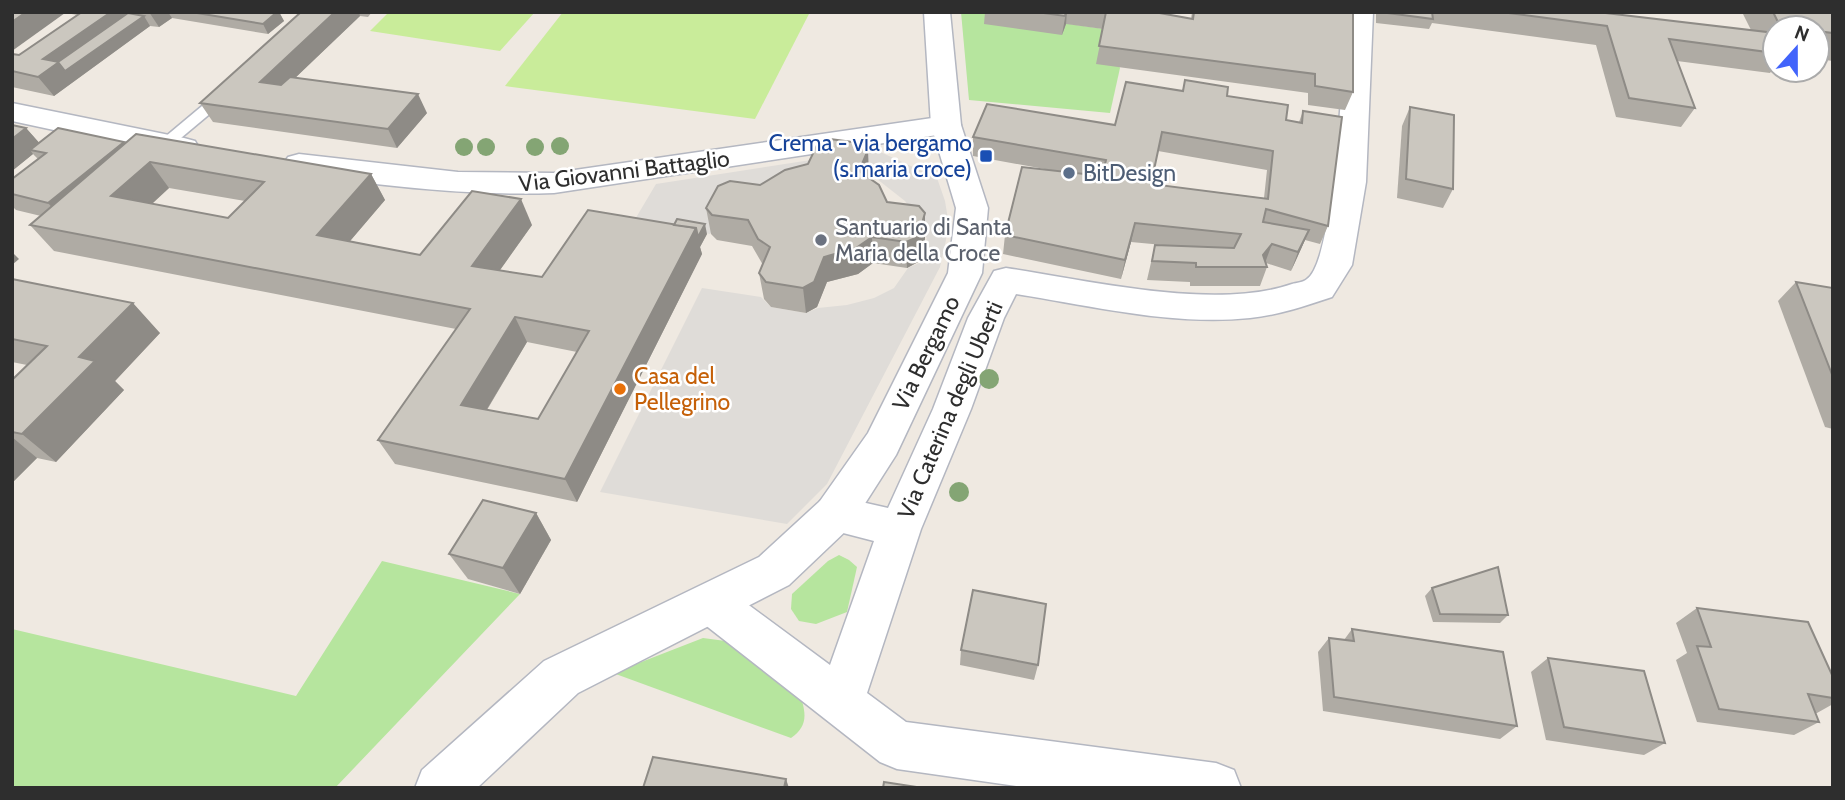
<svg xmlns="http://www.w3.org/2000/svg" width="1845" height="800" font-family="Cabin,sans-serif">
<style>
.green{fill:#b6e59e}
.pitch{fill:#c9ec9a}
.plaza{fill:#dfdcd8}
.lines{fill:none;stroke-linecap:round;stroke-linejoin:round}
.service-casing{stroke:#b4b7c1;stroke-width:3}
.minor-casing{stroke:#b4b7c1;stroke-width:3}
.secondary-casing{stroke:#b4b7c1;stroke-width:3}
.service{fill:#fff;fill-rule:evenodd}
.minor{fill:#fff;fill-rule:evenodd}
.secondary{fill:#fff;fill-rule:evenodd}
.tree{fill:#84a574}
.wall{fill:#afaba4;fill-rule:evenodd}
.shaded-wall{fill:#8e8b86}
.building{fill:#cbc7bf;stroke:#8e8b86;stroke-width:2;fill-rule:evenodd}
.transit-dot{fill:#1a4fb4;stroke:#fff;stroke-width:2.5}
.service-dot{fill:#5c6f8a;stroke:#fff;stroke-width:2.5}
.worship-dot{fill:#6b7280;stroke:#fff;stroke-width:2.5}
.food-dot{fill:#e8710a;stroke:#fff;stroke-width:2.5}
.labels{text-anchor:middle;stroke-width:5;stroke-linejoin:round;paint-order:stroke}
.transit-label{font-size:23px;fill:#164399;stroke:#fff;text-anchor:end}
.street-label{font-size:23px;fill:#2e2e2e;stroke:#fff}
.service-label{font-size:23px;fill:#4e5e75;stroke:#fff;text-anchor:start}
.worship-label{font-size:23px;fill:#5b616d;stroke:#fff;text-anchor:start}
.food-label{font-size:23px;fill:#c56008;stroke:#fff;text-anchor:start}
</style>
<rect width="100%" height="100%" fill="#efe9e1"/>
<g class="green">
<path d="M961,12H989L1104,29L1120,68L1110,113L969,100Z"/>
<path d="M839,555L849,560L857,567L847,612L816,624L799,621L791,609L792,594L828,561Z"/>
<path d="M382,561L520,594L335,788H12V629L296,696Z"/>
<path d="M703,638L733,642L802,701C807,718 805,728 791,738L613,673Z"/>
</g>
<g class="pitch">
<path d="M389,12H535L500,51L370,31Z"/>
<path d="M563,12H810L755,119L505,86Z"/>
</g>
<path class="plaza" d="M876,150L937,178L945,201L948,219L946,240L940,267L827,484L787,524L600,492L702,288L761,297L771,307L806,313L818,308L847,305L874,298L894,288L908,268L919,263L927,238L920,231L914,213L905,201L863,168L723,211L710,234L634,221L656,184Z"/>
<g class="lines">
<g class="service-casing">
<path id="service" d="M225,90L230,91L232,94L230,97L169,148H159L156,145L159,142L220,91Z"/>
</g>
<g class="minor-casing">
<g id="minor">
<path d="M1347,12H1373L1366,182L1352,265L1332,297C1305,306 1279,315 1250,318C1173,326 1092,306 1016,294L1004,318L971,409L921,529L867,693L906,722L1216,763L1234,770L1241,788H1031L897,769L880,762L695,617L689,603L695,589L711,583L727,589L830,665L874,541L820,527L814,514L820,501L835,496L888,508L933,409L968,318L994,271L1006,268C1087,280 1214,311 1292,284C1296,283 1304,282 1307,279C1336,259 1343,54 1347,12Z"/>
<path d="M12,103L184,138L195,141L199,148L195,155L184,158L12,121Z"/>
<path d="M946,116L957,118L961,125L957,132L554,193C468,196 384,186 299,174L288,171L283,164L288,157L299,154L458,172L554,173Z"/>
</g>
</g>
<g class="secondary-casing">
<path id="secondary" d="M924,12H950L961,125L988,208L982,273L896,455L850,527L789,585L578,693L477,788H415L422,770L544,661L759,557L820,501L868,433L948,273L956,208L931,125Z"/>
</g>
<use href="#service" class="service"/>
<use href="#minor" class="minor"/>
<use href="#secondary" class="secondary"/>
</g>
<g class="tree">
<circle cx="560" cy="146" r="9"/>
<circle cx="464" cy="147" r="9"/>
<circle cx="486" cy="147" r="9"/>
<circle cx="535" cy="147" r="9"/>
<circle cx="989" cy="379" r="10"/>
<circle cx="959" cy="492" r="10"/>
</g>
<g class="wall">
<path d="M12,12H279L284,21L268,34L172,18L159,27L150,26L54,96L12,87V54L19,55L78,15L65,13Z"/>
<path d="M301,12H372L368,17L360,16L296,77L427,113L397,148L213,122L200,103Z"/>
<path d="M985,12H1154L1191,19L1192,12H1353V92L1345,110L1308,105V93L1096,64L1103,29L1066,24L1062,35L984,24Z"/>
<path d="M1376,12H1597L1751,30L1742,12H1833V61L1817,59V28H1775V66L1770,73L1677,61L1695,108L1681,127L1616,117L1596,45L1432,23L1429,29L1376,23Z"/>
<path d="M1182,91L1227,96L1286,120L1299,122L1303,111L1328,226L1320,244L1305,240L1291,271L1266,263L1267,267L1260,286H1190V282L1147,280L1155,245H1163L1131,242L1121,279L1003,254L1005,235L1050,170L973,156V137L1115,125ZM1158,151L1267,170L1264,198L1151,184Z"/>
<path d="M1410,107L1453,189L1443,208L1397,198L1402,126Z"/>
<path d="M26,128L39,143L124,142L125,143L371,174L385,200L350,241L420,255L532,225L500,270L542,277L707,234L700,247L702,254L577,502L395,464L378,440L456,329L54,251L30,225L41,216L16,210L12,206V179L38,159L33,154L12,171ZM169,188L245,201L228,218L152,204ZM527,342L577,352L538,419L487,410Z"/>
<path d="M869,175L868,177L887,202L925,213V239L918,262L907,268L873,263L858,274L827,282L817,307L806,313L771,307L764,299L759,273L763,265L752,246L717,240L711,234L706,208L760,185Z"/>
<path d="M12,279L160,333L115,381L124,390L56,462L37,458L12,483V380L27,365L12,362Z"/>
<path d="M1796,282L1833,288V429L1825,427L1778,301Z"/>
<path d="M536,513L551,540L520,594L468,579L449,554Z"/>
<path d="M1432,588L1508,615L1500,623L1433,622L1425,596Z"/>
<path d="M1697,608L1833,677V704L1817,713H1815L1819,722L1794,735L1697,722L1676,660L1687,653L1676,623Z"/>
<path d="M1352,629L1517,726L1500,739L1323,711L1318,652L1329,638L1344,640Z"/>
<path d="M961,650L1038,665L1034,680L960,665Z"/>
<path d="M1548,658L1665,743L1644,755L1546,740L1531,672Z"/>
</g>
<g class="shaded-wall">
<path d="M26,12L65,13L12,51V22Z"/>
<path d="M111,12H128L135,23L144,16L150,26L54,96L38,77L43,59Z"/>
<path d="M149,12H168L172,18L159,27Z"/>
<path d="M277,12H279L284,21L268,34L263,24Z"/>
<path d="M335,12H359L360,16L271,101L260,82Z"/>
<path d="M1066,12H1067L1066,24L1062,35Z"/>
<path d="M418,94L427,113L397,148L388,129Z"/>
<path d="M26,128L43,147L30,150L33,154L12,171V139Z"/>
<path d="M124,142L138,161L65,222L48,203Z"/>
<path d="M868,150L869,175L861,197L859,171Z"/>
<path d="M150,162L169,188L132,222L111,196Z"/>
<path d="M371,174L385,200L333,261L317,235Z"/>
<path d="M521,199L532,225L485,291L472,266Z"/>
<path d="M925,213V239L918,262L907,268L906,242Z"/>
<path d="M1135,223L1131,242L1121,279L1125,260Z"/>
<path d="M705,224L707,234L700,247L702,254L577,502L565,479L696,228Z"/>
<path d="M1309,230L1301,249L1291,271L1298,252Z"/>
<path d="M872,237L873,263L858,274L827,282L817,307L806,313L803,288L824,257Z"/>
<path d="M1272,244L1265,263L1263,255Z"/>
<path d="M12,252L19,259L12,265Z"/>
<path d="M133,303L160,333L115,381L124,390L56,462L22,434L79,357Z"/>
<path d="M515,317L527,342L475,429L461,405Z"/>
<path d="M12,437L37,458L12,483Z"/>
<path d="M536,513L551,540L520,594L503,568Z"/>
<path d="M786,779L789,788H784Z"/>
</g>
<g class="building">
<path d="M12,12H26L12,22Z"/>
<path d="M82,12H111L43,59L59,62L38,77L12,71V54L19,55Z"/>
<path d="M191,12H277L263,24Z"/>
<path d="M301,12H335L260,82L281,85L290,77L418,94L388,129L200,103Z"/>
<path d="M1036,12H1066L1065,16Z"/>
<path d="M1106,12H1154L1193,19L1194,12H1353V92L1315,86V74L1099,46Z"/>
<path d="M1432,12L1433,19L1380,12Z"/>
<path d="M1501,12H1597L1775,33V53L1669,39L1695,108L1629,98L1607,26Z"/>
<path d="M1773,12H1833V33L1817,31V28H1795L1780,26Z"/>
<path d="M128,13L144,16L65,71L58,62Z"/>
<path d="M1185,80L1228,87L1227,96L1288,105L1286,120L1302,123L1303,111L1342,117L1328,226L1266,209L1263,222L1309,230L1298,252L1272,244L1263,255L1267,267H1196V263L1152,261L1155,245L1234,248L1241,234L1135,223L1125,260L1005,235L1022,167L1102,176L1106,160L973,137L987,104L1115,125L1126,82L1183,91ZM1162,132L1273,151L1268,199L1151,184Z"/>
<path d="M1410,107L1454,115L1453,189L1406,179Z"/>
<path d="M12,125L26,128L12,139Z"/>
<path d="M58,128L124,142L48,203L12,194V179L46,153L30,150Z"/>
<path d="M136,134L371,174L317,235L420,255L472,191L521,199L472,266L542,277L588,210L696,228L565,479L378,440L470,309L30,225ZM150,162L264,182L228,218L111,196ZM515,317L589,331L538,419L461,405Z"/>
<path d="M830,139L860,143L868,150L859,171L879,185L887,202L919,206L925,213L918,237L906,242L872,237L856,248L824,257L814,282L803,288L766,282L759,273L770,247L758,239L748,220L712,215L706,208L718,186L730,181L760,185L785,170L808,164L818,143Z"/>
<path d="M677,219L705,224L698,237L696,228L674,225Z"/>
<path d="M12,279L133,303L79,357L95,361L22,434L12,432V380L47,346L12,339Z"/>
<path d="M1796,282L1833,288V377Z"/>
<path d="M483,500L536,513L503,568L449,554Z"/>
<path d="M1498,567L1508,615L1440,614L1432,588Z"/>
<path d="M973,590L1046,604L1038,665L961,650Z"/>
<path d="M1697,608L1808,622L1833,677V698L1808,694L1819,722L1719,709L1697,646L1711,647Z"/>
<path d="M1352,629L1503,652L1517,726L1334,697L1329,638L1354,641Z"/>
<path d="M1548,658L1644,671L1665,743L1564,727Z"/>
<path d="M653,757L786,779L784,788H643Z"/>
<path d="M884,782L923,788H883Z"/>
</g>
<rect class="transit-dot" x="979" y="149" width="14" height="14" rx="3.5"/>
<circle class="service-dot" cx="1069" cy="173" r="7"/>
<circle class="worship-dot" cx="821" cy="240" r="7"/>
<circle class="food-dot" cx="620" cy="389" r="7"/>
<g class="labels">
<g class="transit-label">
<text x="972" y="151">Crema - via bergamo<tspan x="972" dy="26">(s.maria croce)</tspan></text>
</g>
<g class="street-label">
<text transform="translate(624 171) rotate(-7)" y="8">Via Giovanni Battaglio</text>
<text transform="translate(926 353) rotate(-64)" y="8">Via Bergamo</text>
<text transform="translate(950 410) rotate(-67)" y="8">Via Caterina degli Uberti</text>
</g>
<g class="service-label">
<text x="1083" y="181">BitDesign</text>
</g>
<g class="worship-label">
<text x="835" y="235">Santuario di Santa<tspan x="835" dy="26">Maria della Croce</tspan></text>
</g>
<g class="food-label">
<text x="634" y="384">Casa del<tspan x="634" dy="26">Pellegrino</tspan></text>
</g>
</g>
<rect width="1845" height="800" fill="none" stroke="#2e2e2e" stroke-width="28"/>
<g transform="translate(1796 49) rotate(21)"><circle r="33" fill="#ffffff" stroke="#ababab" stroke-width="2"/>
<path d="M0-5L12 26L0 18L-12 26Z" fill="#4264fb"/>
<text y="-10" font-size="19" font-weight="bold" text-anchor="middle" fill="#2e2e2e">N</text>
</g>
</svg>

WHAT YOU WILL DO:
Out of the material above, gather each line where "lines" appears.

SOLUTION FOR THIS EXERCISE:
.lines{fill:none;stroke-linecap:round;stroke-linejoin:round}
<g class="lines">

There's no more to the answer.